Quelle immagini non erano più letteratura: erano esperienza interiore.
 
Io restavo lì, disteso sulla sabbia, con il cuore aperto e gli occhi sull’orizzonte. E aspettavo. Non perché fossi ingenuo, ma perché ero vivo. E perché, in quel momento, amare così mi sembrava la cosa più naturale del mondo.
 
Mi riconoscevo in La Ciura come in uno specchio inquieto, malinconico, incapace di placare il proprio turbamento né con le donne né con il sapere. Un uomo che aveva attraversato i libri ma non ancora il mistero. Come lui, sentivo di essere figlio della mia isola e della sua storia, ma anche prigioniero di una forma che mi stava stretta.
 
Ed è allora che capivo – senza saperlo spiegare – che Lighea non veniva solo dal mare, ma dalla poesia stessa. Figlia di Calliope, sì, ma anche figlia di quella Sicilia profonda dove il mito non è mai morto, dove l’impossibile non fa scandalo.
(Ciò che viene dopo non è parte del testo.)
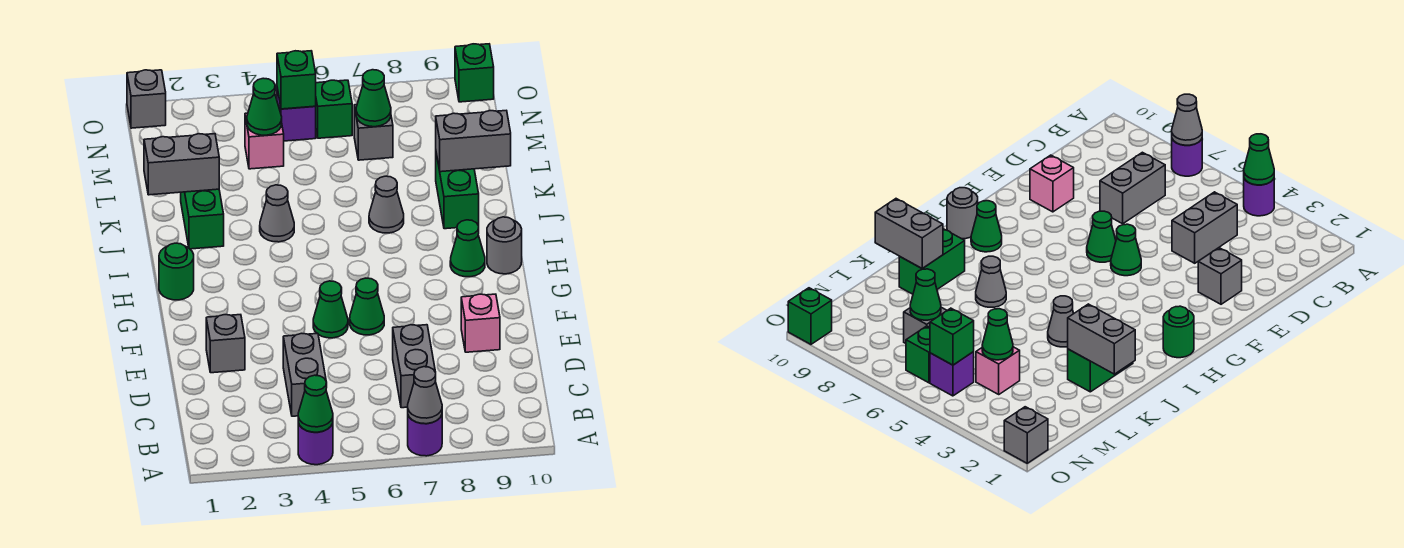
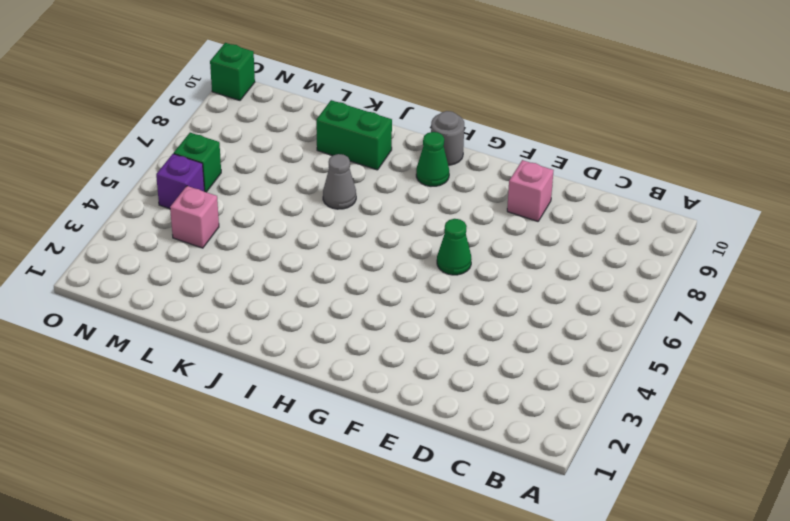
none -> purple 1x1 round brick [298,423,333,465]
none -> purple 1x1 round brick [408,415,442,456]
none -> grey 1x2 brick [283,333,326,416]

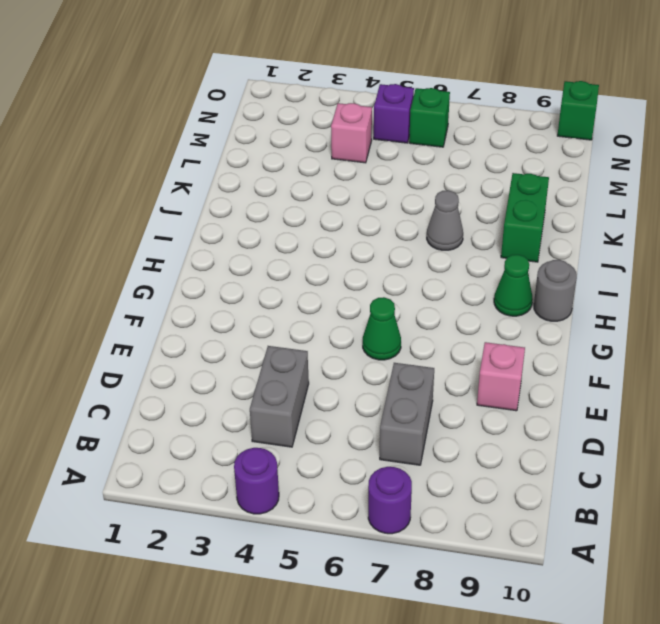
none -> grey 1x1 brick [206,315,245,373]
none -> green 1x1 cone [313,281,348,338]
none -> green 1x1 round brick [159,243,194,300]

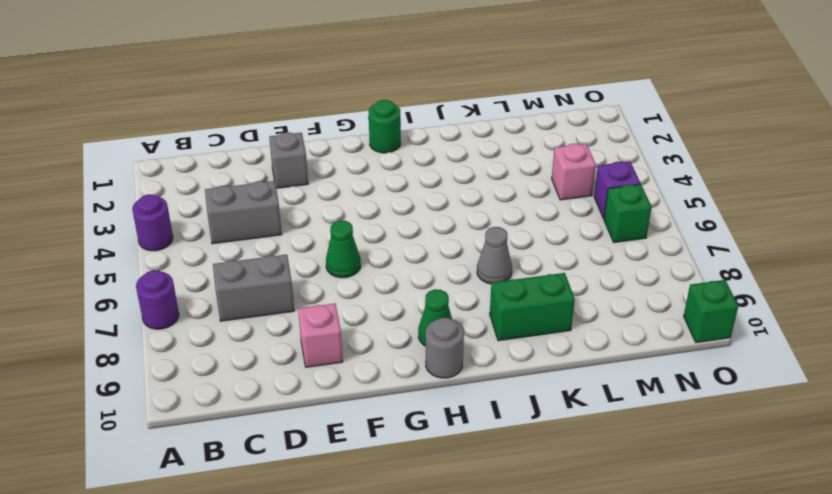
none -> green 1x1 cone [313,281,348,338]
none -> green 1x2 brick [181,189,224,249]
none -> grey 1x1 cone [260,185,294,242]

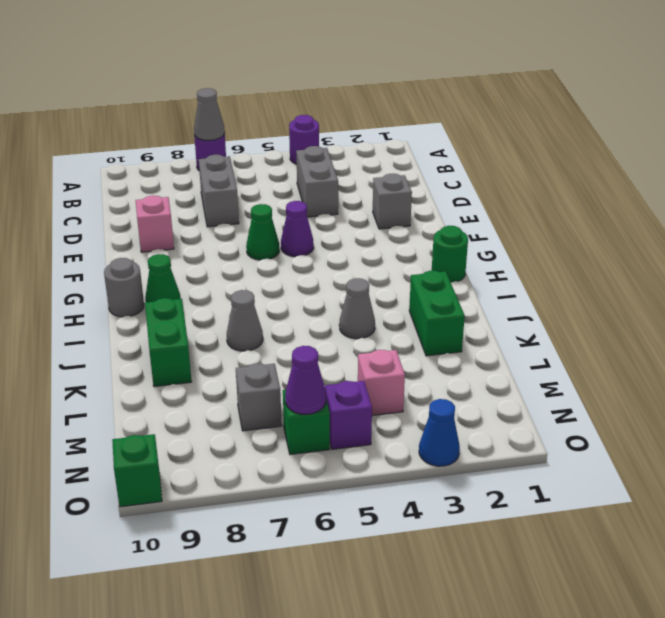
purple 1x1 cone [281,201,314,257] -> green 1x1 cone [313,281,348,338]
purple 1x1 cone [285,346,326,414] -> none
blue 1x1 cone [419,399,460,466] -> none
none -> grey 1x1 brick [127,70,166,128]
none -> green 1x1 cone [298,375,333,432]
none -> grey 1x2 brick [144,134,219,195]

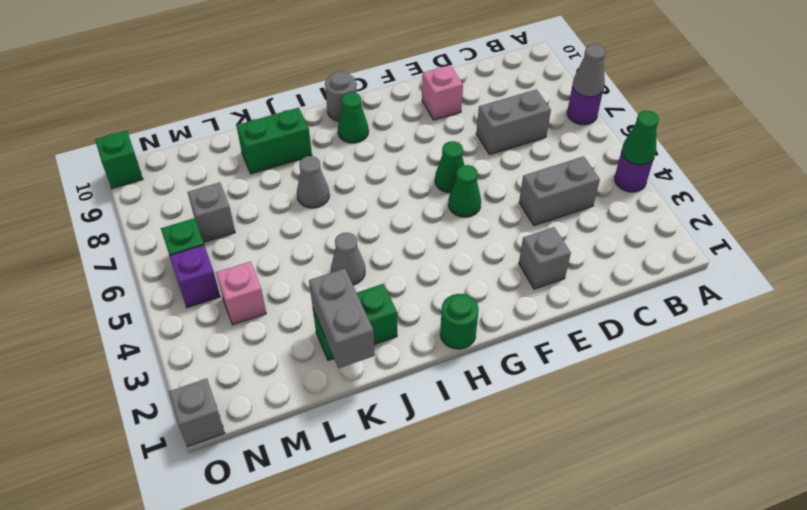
none -> grey 1x2 brick [436,111,511,172]
none -> green 1x1 cone [247,78,282,135]
none -> green 1x1 cone [356,70,391,127]

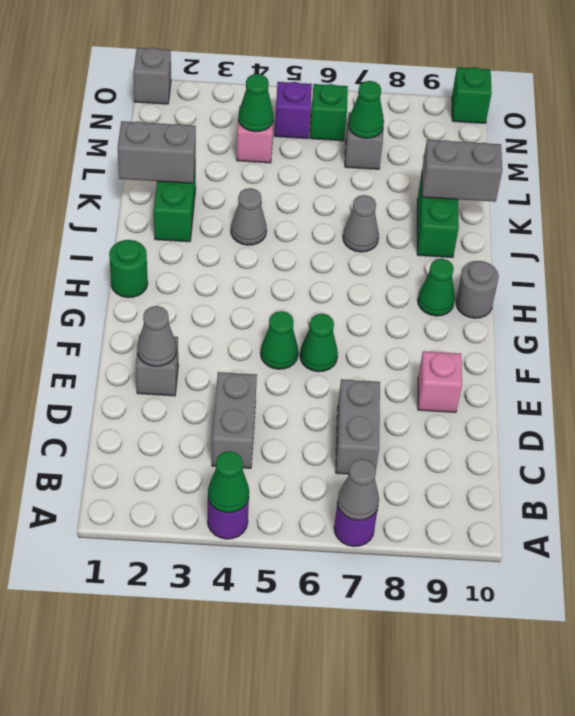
grey 1x1 cone [137,306,176,366] -> none
none -> green 1x1 brick [277,51,316,109]

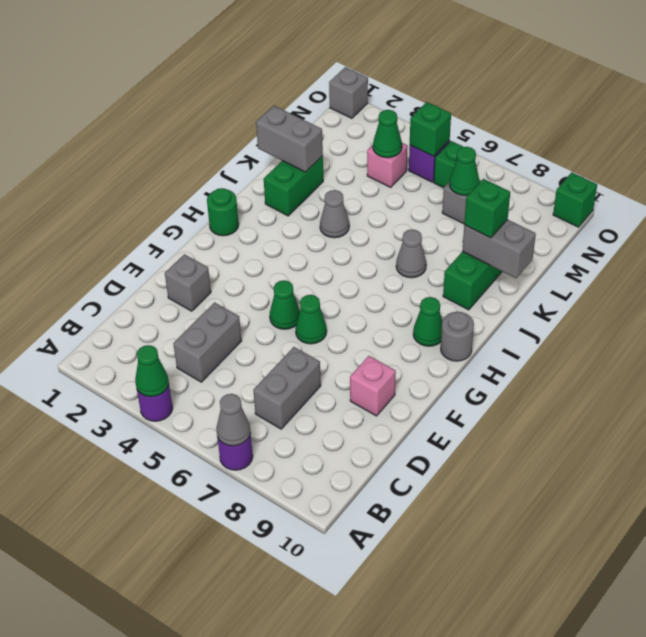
green 1x1 brick [464,179,510,238] -> none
Era lei a rompere la prigione. Lei a offrire una via d’uscita che non era fuga, ma immersione totale nella vita.
 
Col tempo ho imparato che ogni esistenza è destinata a compiersi e a consumarsi, come un’onda che nasce, cresce e infine si dissolve nel mare da cui proviene. E forse anche la mia avrà una fine simile: non nel rumore, non nella paura, ma in un ultimo gesto di abbandono. Mi immagino su un ponte di nave, al limitare tra terra e infinito, con lo sguardo rivolto ancora una volta verso quell’acqua che non ha mai smesso di chiamarmi. Non legato, non trattenuto, ma libero. Libero di ascoltare.
 
E allora, forse, tra il respiro del mare e il silenzio del cielo, sentirò finalmente quel canto. Non più immaginato, nè atteso:  reale. La voce di Lighea che mi raggiunge, che mi riconosce. E senza più esitazione, senza più ritorno, mi lascerò andare verso di lei, scomparendo tra le onde, come se quel destino fosse scritto fin dall’inizio.
 
“Io ti ho amato e, ricordalo, quando sarai stanco, quando non ne potrai più. Non avrai che da sporgerti sul mare e chiamarmi: io sarò sempre lì, perché sono ovunque, e la tua sete di sonno sarà saziata.”